Workstation-needing, AI LLM-loving, and content-creating Mac users can now choose between a meatier M4 Max edition of the Mac Studio, or a Mac Pro-beating M3 Ultra. Our wallet is trembling.
Laptops may well dominate the working world, but if you rely on heavy apps that are harder on memory and chip architecture, you probably sit at your desk staring at a desktop, or at least the screen sitting next to one.
Yes, desktops still exist, but for many of us, they’re not as necessary.
Desktops are now the domain of specific types of users, usually the sort that have heavier demands at work or for special projects.
Big content creation needs such as filmmaking and video editing, large programs that need more grunt to compile, 3D work and CAD for architecture, music making with heaps upon heaps of sound banks, and these days, compiling gigantic large-language models for the ever-growing world of artificial intelligence.
If you need a desktop these days, there’s probably a good reason why: laptops just won’t cut it. Even with the high-end architecture found in many pro-grade workstation laptops, there are some reasons to consider a desktop over a laptop.
It’s much the same in PCs, too: gaming desktops tend to offer more grunt than their laptop counterparts, giving folks there a reason to consider a bigger machine at their desks, too.
Back over in Mac world, Apple is this week offering up something new for those content-creating, AI-making, sound-engineering, and app- and game-making developers who need more grunt than even the MacBook Pro with M4 Pro or M4 Max can offer, with a desktop designed to do more. And a new chip designed to do even more.
It’s been a couple years since we checked out the Mac Studio, and a couple years since Apple updated the thing, but now it’s happening: the Mac Studio is getting a bump, and what a bump it is.

● **Tasks to perform**:
#1 In one to three sentences, explain why the Mac Studio article says Apple is offering a new desktop this week.
#2 Please extend the Mac Studio article, starting after its last sentence.
The data come from a separate source and are unrelated to the Mac Studio article.

● **Excerpted data**:
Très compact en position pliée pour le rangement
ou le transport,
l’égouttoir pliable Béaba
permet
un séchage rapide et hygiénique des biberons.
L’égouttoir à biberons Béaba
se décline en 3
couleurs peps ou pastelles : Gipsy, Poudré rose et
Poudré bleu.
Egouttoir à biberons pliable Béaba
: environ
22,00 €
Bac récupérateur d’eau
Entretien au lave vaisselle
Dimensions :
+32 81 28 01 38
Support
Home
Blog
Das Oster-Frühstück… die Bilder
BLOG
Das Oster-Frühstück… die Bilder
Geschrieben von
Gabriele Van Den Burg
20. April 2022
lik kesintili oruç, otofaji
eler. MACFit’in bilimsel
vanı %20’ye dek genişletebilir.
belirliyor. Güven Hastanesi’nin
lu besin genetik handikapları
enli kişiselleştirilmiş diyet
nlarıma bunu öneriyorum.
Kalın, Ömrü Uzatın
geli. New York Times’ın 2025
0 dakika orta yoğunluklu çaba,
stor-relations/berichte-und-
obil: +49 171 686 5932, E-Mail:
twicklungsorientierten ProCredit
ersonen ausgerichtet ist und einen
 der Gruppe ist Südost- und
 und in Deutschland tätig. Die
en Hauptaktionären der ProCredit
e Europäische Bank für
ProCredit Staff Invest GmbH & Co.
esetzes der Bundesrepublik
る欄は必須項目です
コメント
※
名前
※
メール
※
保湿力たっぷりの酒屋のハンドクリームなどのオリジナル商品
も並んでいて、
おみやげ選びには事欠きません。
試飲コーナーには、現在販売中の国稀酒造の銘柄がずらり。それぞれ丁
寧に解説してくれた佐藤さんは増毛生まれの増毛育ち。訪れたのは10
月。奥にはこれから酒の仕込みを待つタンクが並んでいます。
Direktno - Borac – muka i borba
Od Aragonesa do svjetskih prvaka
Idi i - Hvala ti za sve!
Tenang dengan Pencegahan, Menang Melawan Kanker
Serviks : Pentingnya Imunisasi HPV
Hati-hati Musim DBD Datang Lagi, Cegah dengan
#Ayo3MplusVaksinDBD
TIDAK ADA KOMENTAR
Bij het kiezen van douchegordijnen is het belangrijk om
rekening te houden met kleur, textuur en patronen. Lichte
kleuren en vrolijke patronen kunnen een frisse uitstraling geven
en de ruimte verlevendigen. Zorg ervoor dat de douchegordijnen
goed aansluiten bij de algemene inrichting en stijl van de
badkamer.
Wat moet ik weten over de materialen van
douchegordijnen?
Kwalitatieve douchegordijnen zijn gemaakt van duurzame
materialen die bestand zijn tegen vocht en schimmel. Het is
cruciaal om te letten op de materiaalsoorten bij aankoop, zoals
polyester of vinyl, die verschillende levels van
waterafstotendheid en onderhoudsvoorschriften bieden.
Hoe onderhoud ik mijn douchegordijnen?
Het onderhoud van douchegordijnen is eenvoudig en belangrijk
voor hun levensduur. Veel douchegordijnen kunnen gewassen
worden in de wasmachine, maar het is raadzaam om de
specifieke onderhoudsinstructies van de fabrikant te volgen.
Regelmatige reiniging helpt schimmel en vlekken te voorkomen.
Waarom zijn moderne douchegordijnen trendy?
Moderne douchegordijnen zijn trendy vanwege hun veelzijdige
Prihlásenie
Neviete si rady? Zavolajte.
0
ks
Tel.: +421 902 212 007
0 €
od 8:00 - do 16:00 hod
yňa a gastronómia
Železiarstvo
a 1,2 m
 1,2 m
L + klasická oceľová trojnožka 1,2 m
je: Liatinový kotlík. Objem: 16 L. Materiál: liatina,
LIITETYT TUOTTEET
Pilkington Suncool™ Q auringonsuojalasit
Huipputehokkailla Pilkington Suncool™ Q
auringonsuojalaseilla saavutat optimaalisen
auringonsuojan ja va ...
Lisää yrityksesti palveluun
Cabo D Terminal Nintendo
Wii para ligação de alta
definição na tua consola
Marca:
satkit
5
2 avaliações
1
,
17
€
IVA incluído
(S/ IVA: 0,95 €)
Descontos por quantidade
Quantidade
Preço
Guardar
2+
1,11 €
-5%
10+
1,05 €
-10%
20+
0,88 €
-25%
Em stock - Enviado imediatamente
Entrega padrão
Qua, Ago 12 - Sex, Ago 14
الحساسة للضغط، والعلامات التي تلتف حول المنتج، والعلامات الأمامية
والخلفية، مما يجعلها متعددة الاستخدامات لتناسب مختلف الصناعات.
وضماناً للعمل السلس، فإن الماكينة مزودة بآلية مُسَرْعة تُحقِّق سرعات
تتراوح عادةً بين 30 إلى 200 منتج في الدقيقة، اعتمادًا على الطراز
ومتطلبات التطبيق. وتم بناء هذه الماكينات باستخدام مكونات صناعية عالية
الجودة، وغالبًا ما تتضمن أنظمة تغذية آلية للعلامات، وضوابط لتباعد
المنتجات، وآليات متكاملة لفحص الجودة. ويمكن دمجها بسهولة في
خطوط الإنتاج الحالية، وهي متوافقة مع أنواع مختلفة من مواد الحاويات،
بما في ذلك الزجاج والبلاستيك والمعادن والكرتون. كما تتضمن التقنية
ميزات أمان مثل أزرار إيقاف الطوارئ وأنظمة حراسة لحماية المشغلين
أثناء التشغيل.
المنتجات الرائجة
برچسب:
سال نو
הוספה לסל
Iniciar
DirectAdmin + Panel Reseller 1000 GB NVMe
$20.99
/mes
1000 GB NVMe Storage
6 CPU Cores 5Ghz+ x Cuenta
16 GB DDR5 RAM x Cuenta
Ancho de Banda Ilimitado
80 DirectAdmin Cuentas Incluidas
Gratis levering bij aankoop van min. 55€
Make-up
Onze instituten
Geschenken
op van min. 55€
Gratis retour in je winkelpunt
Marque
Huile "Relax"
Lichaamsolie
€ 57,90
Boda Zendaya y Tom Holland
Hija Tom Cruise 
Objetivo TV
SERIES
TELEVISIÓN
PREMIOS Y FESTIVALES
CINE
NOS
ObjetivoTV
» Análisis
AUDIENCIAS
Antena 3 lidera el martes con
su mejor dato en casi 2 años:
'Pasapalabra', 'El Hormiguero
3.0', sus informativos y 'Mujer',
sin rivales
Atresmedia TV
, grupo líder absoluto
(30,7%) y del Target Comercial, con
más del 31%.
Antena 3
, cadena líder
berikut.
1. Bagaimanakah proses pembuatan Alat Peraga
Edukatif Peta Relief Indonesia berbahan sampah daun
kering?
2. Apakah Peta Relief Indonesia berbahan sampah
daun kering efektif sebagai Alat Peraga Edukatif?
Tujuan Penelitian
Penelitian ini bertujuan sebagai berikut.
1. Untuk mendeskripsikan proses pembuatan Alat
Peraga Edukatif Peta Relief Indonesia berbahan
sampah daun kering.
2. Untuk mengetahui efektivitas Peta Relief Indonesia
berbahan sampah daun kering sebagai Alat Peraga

● **Results of the exercise**:
#1 Apple is aiming it at content creators, AI makers, sound engineers, and app and game developers who need more grunt than even the MacBook Pro with M4 Pro or M4 Max can offer. It is a desktop designed to do more, with a new chip designed to do even more.

#2
Practically the company’s most powerful Mac yet, this year’s Mac Studio gets a choice of either the M4 Max or a new chip, the M3 Ultra, each of which is a little different and boasts support for as much as 512GB of RAM. Not storage, but RAM: half a terabyte of memory. Yikes.
For the M4 Max option, there’s up to 16-cores of CPU power and up to 40-cores of GPU, boasting more performance than the M1 Max Mac Studio from a few years ago, up to 3.5 times faster in total. The M4 Max Mac Studio starts at 36GB RAM and includes two ProRes accelerators, meaning if you’re a video editor, you can work with a little more.
Priced from $3499 depending on the model you get, the only other major change here is the support for Thunderbolt 5, though the USB-C port stays the same, offering support for up to five displays at once for this system.
There’s also the option for a more meaty and more costly Mac Studio thanks to a new chip: the M3 Ultra, and this is where Apple is likely getting its most powerful Mac ever vibe.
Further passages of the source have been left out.